The company's alternative search engine to Google, Microsoft, and Yahoo aims to enable the Semantic Web.
Search doesn't work. That's the mantra of most search startups today.

To some extent, it's something said to solicit funding from venture capitalists and to ward off concerns about some rather well-funded competition in the form of Google, Microsoft, and Yahoo.

Truth be told, many of the failings of search engines reflect the shortcomings of searchers. Those who teach themselves to understand search engines tend to get better results.

The alternative is teaching computers how to understand people. That's the approach Cognition Technologies has taken with CognitionSearch, a new meaning-based linguistic search engine.

Scott Jarus, CEO of Cognition Technologies, says his company has essentially taught CognitionSearch the meaning of some 375,000 English words. That's almost 10 times the average vocabulary of the average college graduate, he adds.

"We're the first step toward the Semantic Web and enabling the Semantic Web to exist," says Jarus.

The Semantic Web, sometimes referred to as Web 3.0 or as a subset of Web 3.0, is a vision of the Internet as a structured database. Today's Internet is largely unstructured information. As a consequence, searching for "house bill" on Google returns results related to legislation as well as a link to a site about Bill Gates' house. That's because Google has no idea whether you're using "bill" in the legislative sense or as a proper noun.

CognitionSearch has no idea either, but at least it has the sense to ask. Though its index of documents is far more limited than Google's -- it currently supports vertical searches related to health, politics, and law -- it will ask which of the six possible definitions of "house" and which of seven possible definitions of "bill" you meant in your query.
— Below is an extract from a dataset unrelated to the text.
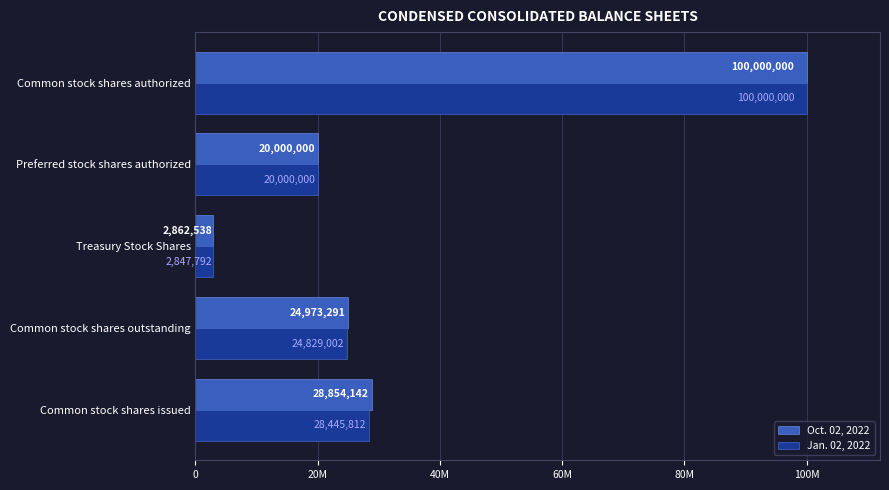

At which label does Jan. 02, 2022 reach its peak?

Common stock shares authorized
Jarus shows how CognitionSearch might be valuable for lawyers. Using a database of Enron e-mail messages and his company's enterprise search interface (rather than the online site), he queries for "energy bill."

A keyword match finds 8,290 documents, compared with 934 using CognitionSearch tuned to the specific legislative meaning of the query. Lawyers or paralegals conducting such a search could save a significant amount of time with almost one-tenth as many documents to review.

More significantly, Jarus points out that 153 of the documents CognitionSearch returned were not in the keyword search list because they did not contain the words "energy" or "bill." Rather, they contained synonyms that mapped to the queried terms, such as "utility regulation." In litigation, that's the sort of thing you don't want to miss.

CognitionSearch is being offered to enterprise customers in litigation support and the life sciences. The online search site is more of a technology demonstration than a replacement for Google. But that may change in time. Cognition intends to add more content on a regular basis.